# Problem with Kerberos // kinit: password incorrect / initial login



## samanka80 (Aug 22, 2012)

Hello everyone!

I am trying to configure my ldap on freebsd 9 so that I can authenticate users against active directory.

For that I am going to need krb5, I have installed it, it is running cute but when I try to kinit some-user I have a weired problem... lets start from the top, here is my configuration of krb5.conf:

:beer

[logging]
default = FILE:/var/log/krb5libs.log
kdc = FILE:/var/log/krb5kdc.log
admin_server = FILE:/var/log/kadmind.log

[libdefaults]
default_realm = seth.local
dns_lookup_realm = false
dns_lookup_kdc = false
ticket_lifetime = 24h
forwardable = yes

[realms]
seth.local = {
kdc = WIN-SRV.seth.local:88
admin_server = WIN-SRV.seth.local:749
default_domain = seth.local
}

[domain_realm]
.seth.local = SETH.LOCAL
seth.local = SETH.LOCAL


:beer

seth.local is my domain and WIN-SRV is my active directory server...

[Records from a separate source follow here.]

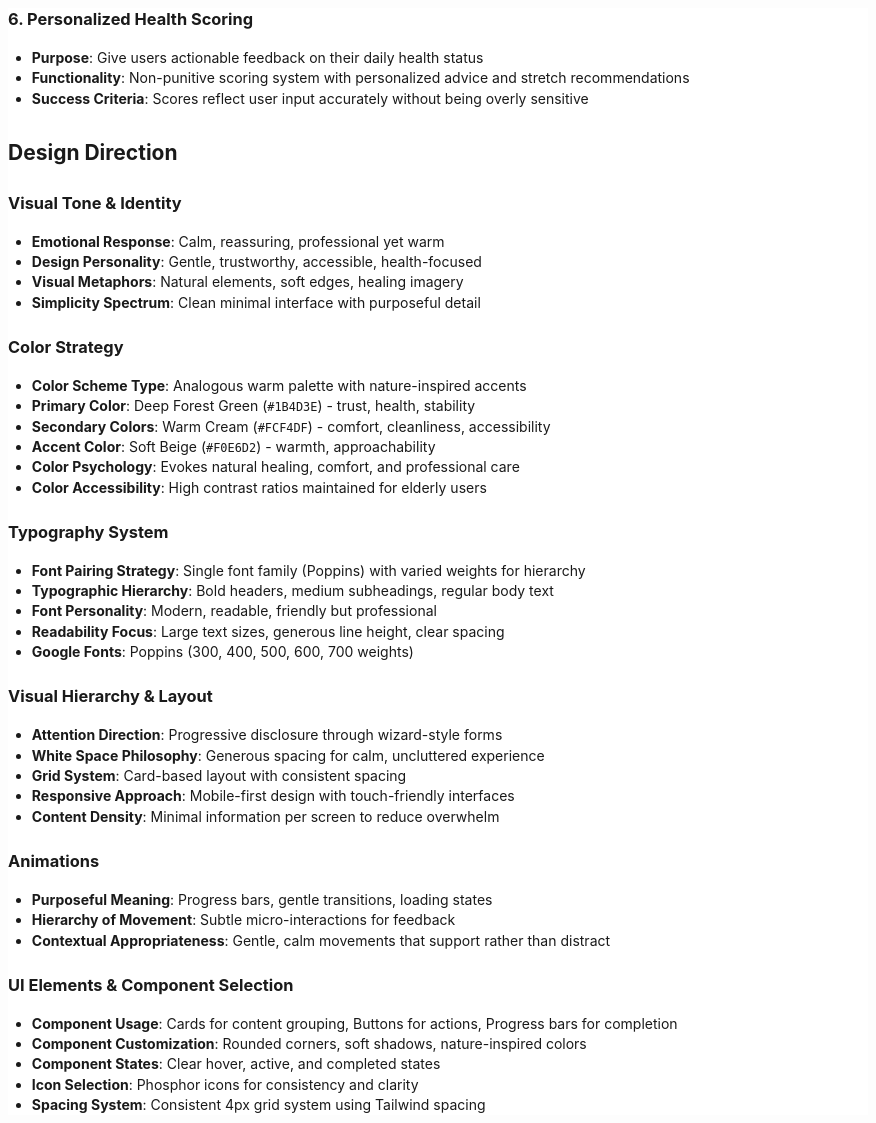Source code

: ### 6. Personalized Health Scoring
- **Purpose**: Give users actionable feedback on their daily health status
- **Functionality**: Non-punitive scoring system with personalized advice and stretch recommendations
- **Success Criteria**: Scores reflect user input accurately without being overly sensitive

## Design Direction

### Visual Tone & Identity
- **Emotional Response**: Calm, reassuring, professional yet warm
- **Design Personality**: Gentle, trustworthy, accessible, health-focused
- **Visual Metaphors**: Natural elements, soft edges, healing imagery
- **Simplicity Spectrum**: Clean minimal interface with purposeful detail

### Color Strategy
- **Color Scheme Type**: Analogous warm palette with nature-inspired accents
- **Primary Color**: Deep Forest Green (`#1B4D3E`) - trust, health, stability
- **Secondary Colors**: Warm Cream (`#FCF4DF`) - comfort, cleanliness, accessibility
- **Accent Color**: Soft Beige (`#F0E6D2`) - warmth, approachability
- **Color Psychology**: Evokes natural healing, comfort, and professional care
- **Color Accessibility**: High contrast ratios maintained for elderly users

### Typography System
- **Font Pairing Strategy**: Single font family (Poppins) with varied weights for hierarchy
- **Typographic Hierarchy**: Bold headers, medium subheadings, regular body text
- **Font Personality**: Modern, readable, friendly but professional
- **Readability Focus**: Large text sizes, generous line height, clear spacing
- **Google Fonts**: Poppins (300, 400, 500, 600, 700 weights)

### Visual Hierarchy & Layout
- **Attention Direction**: Progressive disclosure through wizard-style forms
- **White Space Philosophy**: Generous spacing for calm, uncluttered experience
- **Grid System**: Card-based layout with consistent spacing
- **Responsive Approach**: Mobile-first design with touch-friendly interfaces
- **Content Density**: Minimal information per screen to reduce overwhelm

### Animations
- **Purposeful Meaning**: Progress bars, gentle transitions, loading states
- **Hierarchy of Movement**: Subtle micro-interactions for feedback
- **Contextual Appropriateness**: Gentle, calm movements that support rather than distract

### UI Elements & Component Selection
- **Component Usage**: Cards for content grouping, Buttons for actions, Progress bars for completion
- **Component Customization**: Rounded corners, soft shadows, nature-inspired colors
- **Component States**: Clear hover, active, and completed states
- **Icon Selection**: Phosphor icons for consistency and clarity
- **Spacing System**: Consistent 4px grid system using Tailwind spacing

Now I am trying to kinit some user who actually exists on my active directory, here is the result:

[root@ldap /usr/home/neda]# kinit alex
alex@seth.local's Password: //I entered the password here//
kinit: Password incorrect     

And then, I try to login with username which doesn't exist at all! And I have:

[root@ldap /usr/home/neda]# kinit jklsajdlkssdasdsa
jklsajdlks@seth.local's Password: //kjaskljdaskvcbylj user doesn't exist, who cares?? :e//
kinit: krb5_get_init_creds: Client (jklsajdlks@seth.local) unknown

You see? I think kerberos is seeing my active directory perfectly, but I don't know why I see the "password incorrect" message! I am sure that I'm entering the password correctlly! Should I config any special password for kerberos to access active directory and if so, where?? what do you think my problem is??

please please please save me! :r


----------